黑色素瘤是最常见的皮肤癌之一,而 B-RAF 是大多数黑色素瘤中发现的一种突变蛋白。B-RAF 的重要功能是正常细胞的生长和存活。大多数已知的 B-RAF 突变是 V600E 突变。目前,维莫非尼是用于 V600E 突变的氟基药物。然而,这种药物有副作用,因此需要更有效力且副作用更少的药物。
本研究旨在通过对天然存在的羟基苯醌恩布立尼的结构修饰,从羟基喹啉中开发出一种更有效的作为 B-RAF 抑制剂的先导化合物。它具有解毒血液的功效,因此在广泛的皮肤病中都有应用。因此,我们制备了一种用于对抗皮肤癌的氟取代半合成恩布立尼衍生物,5-(3-氯-4-三氟甲氧基苯基氨基)-2-羟基-3-十一烷基-[1,4]苯醌。
通过恩布立尼与 3-氯-4-三氟甲氧基苯胺的直接缩合合成了氟代恩布立尼衍生物。通过从 IR、H NMR、F NMR、C NMR 和质谱中获得的各种光谱数据对产物的结构进行了表征。进行了各种体外研究,如 A375 细胞系(B-RAF ELISA)中的增殖抑制研究、western blot 分析、逆转录 PCR 基因表达研究、caspase 测定、流式细胞术分析、集落形成试验和 Transwell 迁移试验,以发现其生物活性。

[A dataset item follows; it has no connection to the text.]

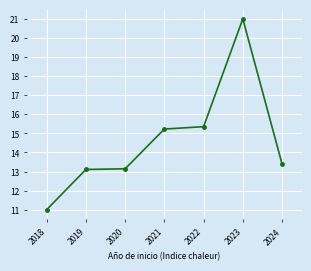

What is the difference between the values at 2020 and 2021?

2.1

制备了恩布立尼的半合成衍生物 5-(3-氯-4-三氟甲氧基苯基氨基)-2-羟基-3-十一烷基-[1,4]苯醌(EOCF),并通过光谱分析确认了衍生物的结构。MTT 试验证明,与母体化合物恩布立尼相比,氟代恩布立尼衍生物在黑素瘤细胞系中表现出更好的抗癌活性。Western blot 分析表明,与母体化合物恩布立尼相比,添加衍生物后 B-RAF 的表达水平降低。Caspase ELISA 分析表明,该衍生物是一种良好的凋亡标志物。从流式细胞术分析可知,细胞在 G/G 期发生阻滞。通过集落形成试验确定了其抗转移活性。结果表明,衍生物 EOCF 抑制了黑素瘤细胞系中的转移作用。当进行 Transwell 迁移试验时,发现用 EOCF 处理后黑色素瘤细胞的迁移潜力显著降低。
本研究表明,与 3-氯-4-三氟甲氧基苯胺结构修饰后的合成化合物的效力强于母体化合物恩布立尼。该衍生物可作为进一步药物发现的先导分子。